Another very important reason that the doctors wanted to monitor my ovaries so closely, was because of the risk of ovarian hyperstimulation syndrome. They were exceptionally concerned because of my heart. They knew that my heart would not be able to handle any additional fluid.

Ovarian hyperstimulation syndrome (OHSS) usually occurs as a result of taking gonadotropins — hormonal medications that stimulate the production of eggs in a woman’s ovaries.

Sometimes, too many follicles begin to develop in the ovaries, causing them to become swollen and enlarged. OHSS can cause severe pain and trigger the release of fluid into the abdomen and lungs.

If left untreated, OHSS can result in serious health complications. Severe cases of OHSS are rare, but they have been known to lead to permanent injury and even death.

Possible complications include:

Twisting of the swollen ovaries (which may require their removal and loss of fertility)
Collection of fluid in the stomach and lungs (which interferes with bodily processes, including breathing)
Loss of kidney and liver function
Blood clots (which may lead to stroke)
Frequent monitoring of your ovaries and follicular (egg) development using ultrasound
Frequent testing of your blood estrogen levels

Needles, Needles, & More Needles

We both had several shots to take every day. Although the medication did burn and itch the site, the shots didn’t seem to bother me.
Alice on the other hand, had been on this rodeo of invitrofertalization with her twin girls, so she was a little more hesitant. She had kinda build up a slight phobia of needles. Can’t blame her….She managed, with the help of her awesome husband, to receive the poke of the dreaded needles several times a day. You go girl!!!

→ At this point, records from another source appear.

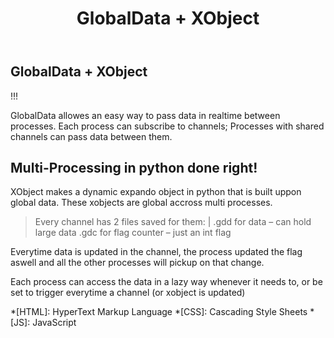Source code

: ﻿---
layout: post
title: GlobalData + XObject
description: >
  Highest level environment imaginable 
sitemap: true
---


## GlobalData + XObject

!!!

GlobalData allowes an easy way to pass data in realtime between processes.
Each process can subscribe to channels; Processes with shared channels can pass data between them.

## Multi-Processing in python done right!

XObject makes a dynamic expando object in python that is built uppon global data.
These xobjects are global accross multi processes.

> Every channel has 2 files saved for them: |
.gdd for data – can hold large data
.gdc for flag counter – just an int flag

Everytime data is updated in the channel, the process updated the flag aswell
and all the other processes will pickup on that change.

Each process can access the data in a lazy way whenever it needs to,
or be set to trigger everytime a channel (or xobject is updated)



*[HTML]: HyperText Markup Language
*[CSS]: Cascading Style Sheets
*[JS]: JavaScript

We were on fertility shots for 2-3 weeks. At the beginning of the third week, Alice would have an ultrasound to see how thick her uterus was getting. I had an ultrasound scheduled each day the third week to see how many and how mature my eggs (follicles) were getting. They had to monitor the eggs very closely, because if any of the eggs were out of range (meaning, not mature enough or too mature/too big,) they could not be used. If the eggs got too big or too mature, they would die off.